European contract law for consumers and businesses
In April 2010 the European Commission (EC) set up an Expert Group on European contract law, comprising practitioners, judges and academics from across the EU (EG), to progress the development of a European contract law ‘toolbox’. The aim was to reduce costs and legal uncertainty in cross border transactions.
rationale:
As one component of the toolbox, the EG was tasked with producing an instrument for use in business to business contracts covering sales contracts and associated services contracts as well as issues of general relevance to cross border transactions. The EG recently published its proposed draft ‘code of contractual provisions’ running to 189 articles. This would form the basis of the new European contract law. The idea is that this body of law would subsist in parallel with the laws of each member state of the EU and would be interpreted autonomously, without recourse to national laws.
draft requirements:
For business to business contracts the majority of the provisions would not be mandatory and parties would be free to derogate from them (although whether parties could freely ‘pick and choose’ individual clauses is entirely unclear). However, the principles of ‘good faith and fair dealing’ would become mandatory and could not be excluded. The Code requires:
- “Before the conclusion of a contract for the supply of goods or services to another business, the supplier has a duty to disclose any information concerning the main characteristics of any goods or services to be supplied which the supplier has or can be expected to have and which it would be contrary to good faith and fair dealing not to disclose to the other party.” This very much sounds like a pre-contract duty to warn!
- “A [business] who is engaged in negotiations has a duty to negotiate in accordance with good faith and fair dealing and not to break off negotiations contrary to good faith and fair dealing.”
Whilst these are concepts familiar to continental European jurisdictions, these have not historically been part of English contract law and would represent a very significant change.
draft provisions:
Other draft provisions of particular interest include:
- Additional protections against clauses limiting and excluding liability would apply in favour of small and medium sized enterprises.
- In interpreting a contract, particular regard may be had to the preliminary negotiations. This is very different from the current position under English law.
- Terms would be implied where ‘necessary’. Any implied term would, where possible “be such as to give effect to what the parties, had they provided for the matter, would probably have agreed”. Quite how this would be ascertained is unclear.
- Terms of the contract can be derived from pre-contractual statements. “If one of the parties to a contract is a business and before the contract is concluded makes a statement, either to the other party or publicly, about the characteristics of what is to be supplied under the contract, the statement becomes a term of the contract.” The wording of advertising or tender proposals could then become much more significant.
- All but core terms defining the subject matter of the contract and the appropriateness of the price are subject to a general test of ‘fairness’.
- There is a general implied duty of co-operation imposed on the parties.
- Non-performance must be ‘fundamental’ for the other contracting party to terminate.

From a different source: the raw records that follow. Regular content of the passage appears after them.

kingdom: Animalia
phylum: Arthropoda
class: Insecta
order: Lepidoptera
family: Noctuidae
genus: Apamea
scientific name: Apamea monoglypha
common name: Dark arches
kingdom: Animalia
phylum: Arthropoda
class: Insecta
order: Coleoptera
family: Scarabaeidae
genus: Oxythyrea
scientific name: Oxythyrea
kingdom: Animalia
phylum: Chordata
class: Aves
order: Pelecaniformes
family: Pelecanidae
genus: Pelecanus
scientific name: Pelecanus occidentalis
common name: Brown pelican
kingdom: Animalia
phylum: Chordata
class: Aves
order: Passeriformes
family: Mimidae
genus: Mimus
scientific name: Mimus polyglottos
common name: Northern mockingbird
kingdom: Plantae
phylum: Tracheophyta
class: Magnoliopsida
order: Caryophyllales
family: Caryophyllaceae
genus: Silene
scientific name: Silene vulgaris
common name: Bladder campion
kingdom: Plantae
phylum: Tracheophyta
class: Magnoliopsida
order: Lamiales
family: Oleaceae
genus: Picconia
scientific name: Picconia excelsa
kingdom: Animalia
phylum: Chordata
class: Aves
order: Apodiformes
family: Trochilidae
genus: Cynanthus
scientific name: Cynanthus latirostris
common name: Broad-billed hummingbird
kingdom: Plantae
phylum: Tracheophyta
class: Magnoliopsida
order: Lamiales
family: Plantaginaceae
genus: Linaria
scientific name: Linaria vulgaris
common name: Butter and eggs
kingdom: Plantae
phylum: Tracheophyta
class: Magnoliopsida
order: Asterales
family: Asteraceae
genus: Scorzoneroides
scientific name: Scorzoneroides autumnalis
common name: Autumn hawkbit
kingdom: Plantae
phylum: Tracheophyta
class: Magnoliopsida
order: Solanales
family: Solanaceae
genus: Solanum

This is not terminology which is typically used in this context currently under English law.
points to note:
- There is a very considerable way to go before this draft code becomes available for use by contracting parties and it remains to be seen how popular a choice this might be for businesses (and, crucially, their lawyers!). For several years at least after its implementation there would be no available case law precedent on the interpretation of the code and therefore, at least in the medium term, legal uncertainty might actually increase.
- Different parts of the code have been produced for use in relation to business to consumer transactions.